HASTINGS MP Neale Burgess sees the realisation of power company AGL’s plan for a floating gas terminal at Crib Point as the beginning of the “industrialisation” of the town.
“Crib Point has waited decades to flourish without the weight of industrialisation and it is time that was allowed to happen,” Mr Burgess said yesterday (Monday).
“If we let this in what might follow?”
Mr Burgess intends holding public meetings in the next month to gauge public feeling on the gas terminal at Crib Point and a pilot plant at Hastings to convert hydrogen gas to liquid before being shipped to Japan.
“I will also be conducting a survey of our local community on both proposals, to ensure our community’s voice is being heard,” he said.
AGL is expected to apply within weeks for regulatory approvals to moor a floating gas import terminal at Crib Point.
The state and federal governments have announced giving $100 million to the proposal which involves extracting hydrogen gas from brown coal and storing the waste CO2 in an unproven carbon capture and storage (CCS) process (“Parties unite over power plan” The News 17/4/18).
“I made a commitment to this community while in government, that there would be no industrial development south of Hastings. It’s time the wishes of Crib Point residents came first,” Mr Burgess said.

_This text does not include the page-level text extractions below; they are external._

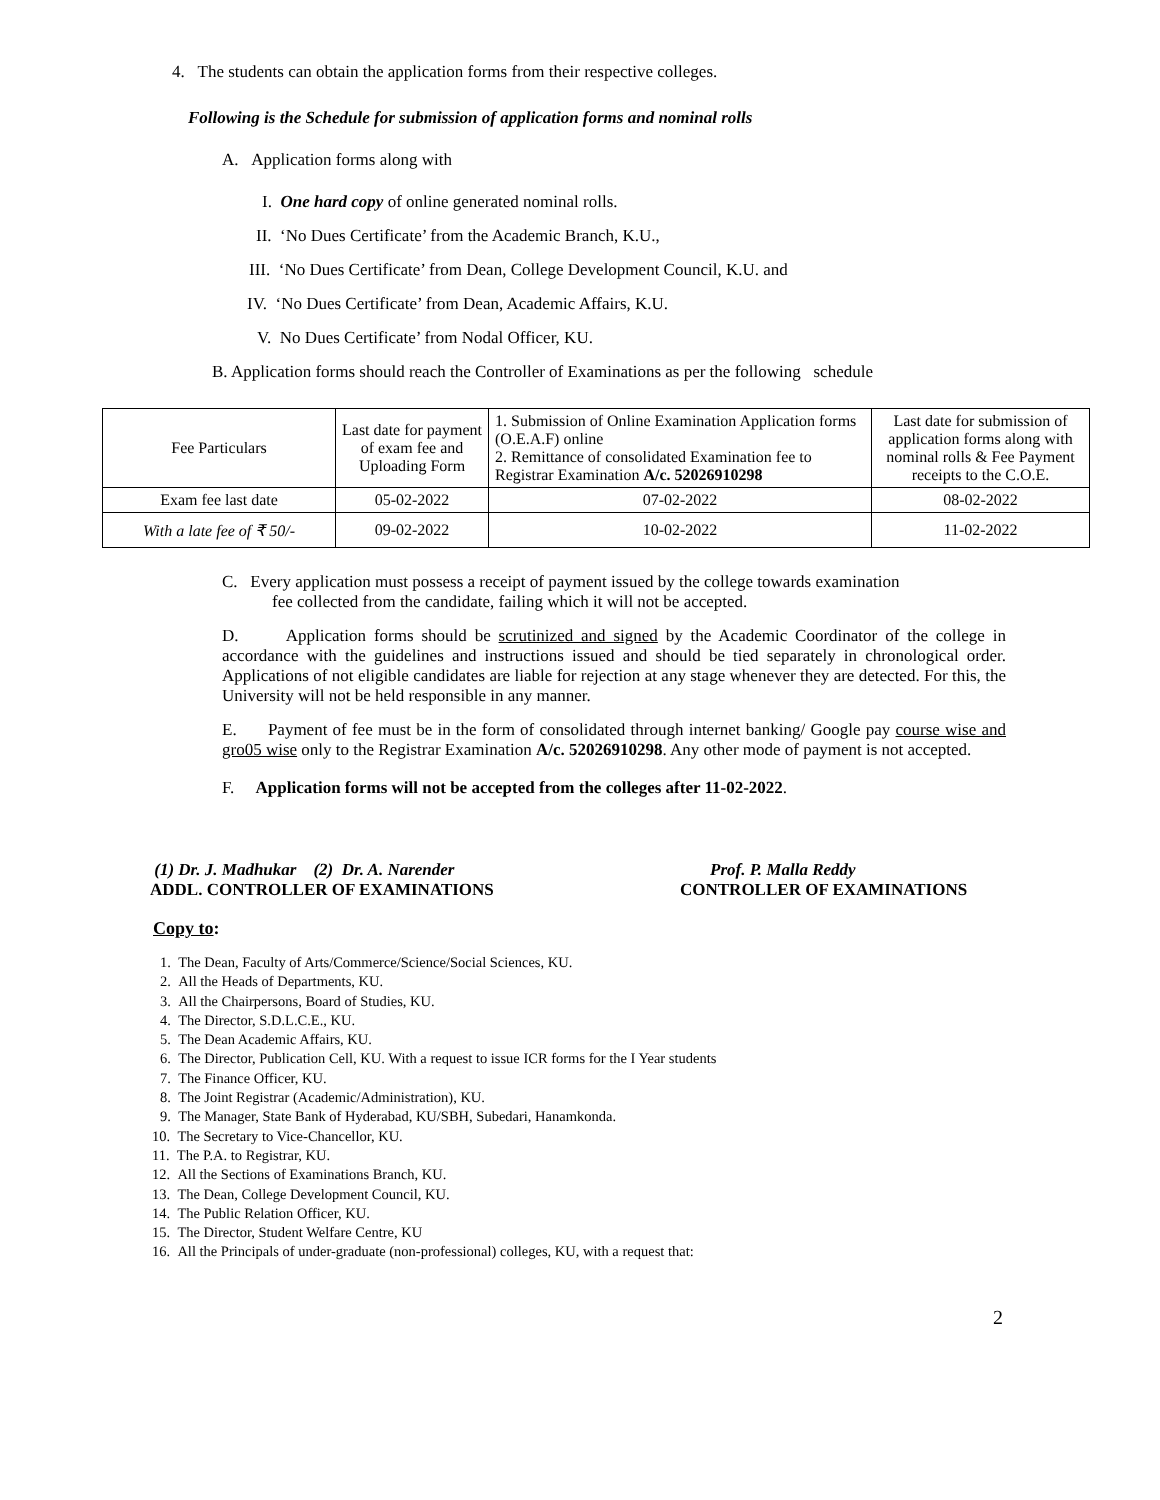4. The students can obtain the application forms from their respective colleges.
Following is the Schedule for submission of application forms and nominal rolls
A. Application forms along with
I. One hard copy of online generated nominal rolls.
II. ‘No Dues Certificate’ from the Academic Branch, K.U.,
III. ‘No Dues Certificate’ from Dean, College Development Council, K.U. and
IV. ‘No Dues Certificate’ from Dean, Academic Affairs, K.U.
V. No Dues Certificate’ from Nodal Officer, KU.
B. Application forms should reach the Controller of Examinations as per the following schedule
| Fee Particulars | Last date for payment of exam fee and Uploading Form | 1. Submission of Online Examination Application forms (O.E.A.F) online 2. Remittance of consolidated Examination fee to Registrar Examination A/c. 52026910298 | Last date for submission of application forms along with nominal rolls & Fee Payment receipts to the C.O.E. |
| Exam fee last date | 05-02-2022 | 07-02-2022 | 08-02-2022 |
| With a late fee of ₹ 50/- | 09-02-2022 | 10-02-2022 | 11-02-2022 |
C. Every application must possess a receipt of payment issued by the college towards examination
fee collected from the candidate, failing which it will not be accepted.
D. Application forms should be scrutinized and signed by the Academic Coordinator of the college in accordance with the guidelines and instructions issued and should be tied separately in chronological order. Applications of not eligible candidates are liable for rejection at any stage whenever they are detected. For this, the University will not be held responsible in any manner.
E. Payment of fee must be in the form of consolidated through internet banking/ Google pay course wise and gro05 wise only to the Registrar Examination A/c. 52026910298. Any other mode of payment is not accepted.
F. Application forms will not be accepted from the colleges after 11-02-2022.
(1) Dr. J. Madhukar (2) Dr. A. Narender
ADDL. CONTROLLER OF EXAMINATIONS
Prof. P. Malla Reddy
CONTROLLER OF EXAMINATIONS
Copy to:
1. The Dean, Faculty of Arts/Commerce/Science/Social Sciences, KU.
2. All the Heads of Departments, KU.
3. All the Chairpersons, Board of Studies, KU.
4. The Director, S.D.L.C.E., KU.
5. The Dean Academic Affairs, KU.
6. The Director, Publication Cell, KU. With a request to issue ICR forms for the I Year students
7. The Finance Officer, KU.
8. The Joint Registrar (Academic/Administration), KU.
9. The Manager, State Bank of Hyderabad, KU/SBH, Subedari, Hanamkonda.
10. The Secretary to Vice-Chancellor, KU.
11. The P.A. to Registrar, KU.
12. All the Sections of Examinations Branch, KU.
13. The Dean, College Development Council, KU.
14. The Public Relation Officer, KU.
15. The Director, Student Welfare Centre, KU
16. All the Principals of under-graduate (non-professional) colleges, KU, with a request that:
2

“As the community representative, I will be guided by the wishes of our local people and I am gathering that feedback as we go.
“It’s important to keep in mind why it has become economically viable for AGL to import gas into Victoria, where until recently we had some of the lowest prices in the nation.
“These reasons include contracts signed by previous federal governments to sell our gas overseas before satisfying our own needs, the state government making permanent a ban on any exploration in Victoria of conventional gas – fracking has been permanently banned by both sides of politics – and the forced closure of the Hazelwood electricity generator, increasing demand on gas supplies.”
Mr Burgess said the Liberal-National coalition would lift the ban on gas exploration if it won the November state election.
“It has been made clear by successive Labor government’s that they see our area as the place for coal, gas, bitumen, urea and other toxic materials,” he said.
“We have been very clear that our priority is to develop the Port of Hastings as Victoria’s second container port and, regardless of a politically motivated and badly flawed report by infrastructure Victoria, if elected in November we will resume that critically important work immediately.
“While in government, the state Liberal National Coalition funded research into the use of Victoria’s abundant brown coal supplies to produce clean energy, including through its conversion into hydrogen; however there are many questions to be answered about this proposal, not least of which is whether it will impact at all on the Port of Hastings container port footprint.”